O how many texts there are to teach
this truth. This is the heart of the Christian gospel – that Christ came into
the world to save sinners, as Paul said in 1 Timothy 1:15, “It is a trustworthy
statement, deserving full acceptance, that Christ Jesus came into the world to
save sinners, among whom I am foremost of all.” John 3:16, “For God so loved the world, that He gave His only
begotten Son, that whoever believes in Him shall not perish, but have eternal
life.” 1 Peter 3:18, “Christ also died for sins once for all, the just for the
unjust, so that He might bring us to God.”
For while we were still helpless, at the right time Christ
died for the ungodly. For one will hardly die for a righteous man; though
perhaps for the good man someone would dare even to die. But God demonstrates
His own love toward us, in that while we were yet sinners, Christ died for us.
Much more then, having now been justified by His blood, we shall be saved from
the wrath of God through Him. For if while we were enemies we were reconciled
to God through the death of His Son, much more, having been reconciled, we
shall be saved by His life. (Romans 5:6-10)

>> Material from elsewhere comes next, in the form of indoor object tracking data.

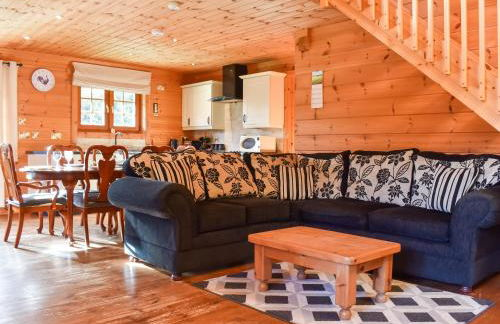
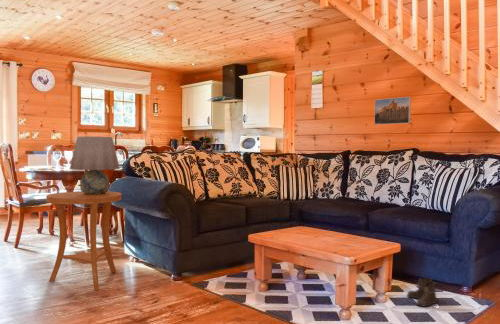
+ side table [45,190,123,292]
+ table lamp [69,136,121,195]
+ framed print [373,96,412,126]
+ boots [406,277,438,308]
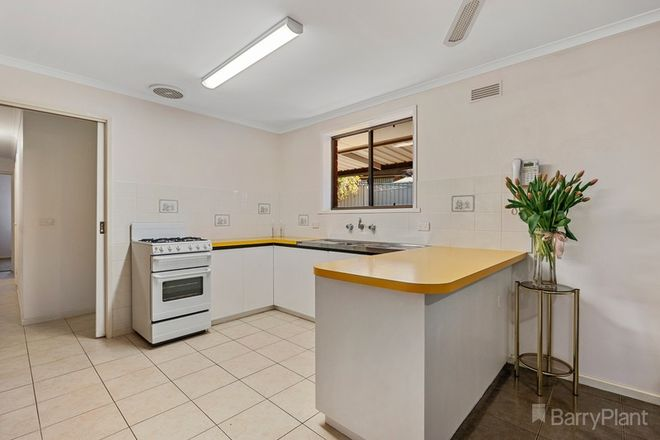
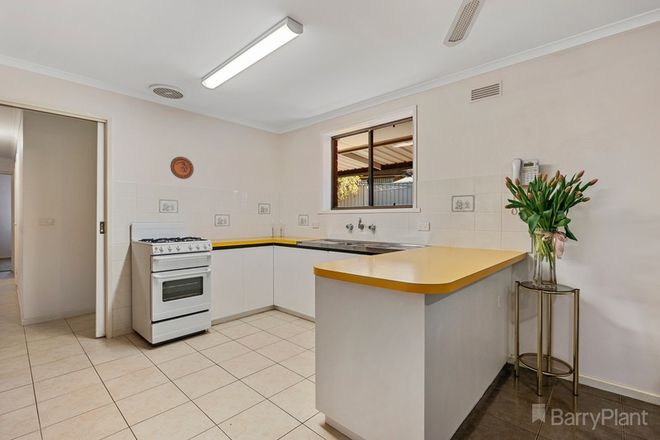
+ decorative plate [169,156,195,180]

There is no other religion whose diagnosis of our condition is more penetrating and true to life than Biblical Christianity. And there is no other religion that offers a remedy for real guilt and real remorse and real rebellion and real, deserved alienation from God, and real, deserved fear of the future. Only Christianity shows us that God has made a way for himself to be both just and the justifier of the one who has faith in Jesus. When Christ died for our sins and rose again, God’s honor and God’s righteousness were vindicated. And in the very same act, Christ became my substitute: he bore the punishment of my sin, and he completed the demand for my righteousness. He has done what I never could do: bear my sins and be my righteousness.
Which leaves one last point. To
experience this gift of God, through Jesus Christ, you must receive it as the
treasure of your life. And that is what I am praying you will do. Jesus’
apostle, John, said, “As many as received
Him, to them He gave the right to become children of God, even to those who believe in His name” (John
1:12). And the apostle Paul said, “By grace you have been saved through faith; and that not of
yourselves, it is the gift of God; not as a result of works, so that no one may
boast” (Ephesians 2:8-9).
So here we are standing on the sun porch
alone. The house is empty. The chapter is closing – perhaps ten years, or
twenty-five, or fifty – and God has brought you here today to hear his Word,
his diagnosis of your soul and his remedy for your condition, and mine. You
were made in God’s image, to know him and trust him and love him and enjoy him
and follow him and to live with him permanently forever. All of us have strayed
from this destiny. Christ came to bring us back. I pray that you will come.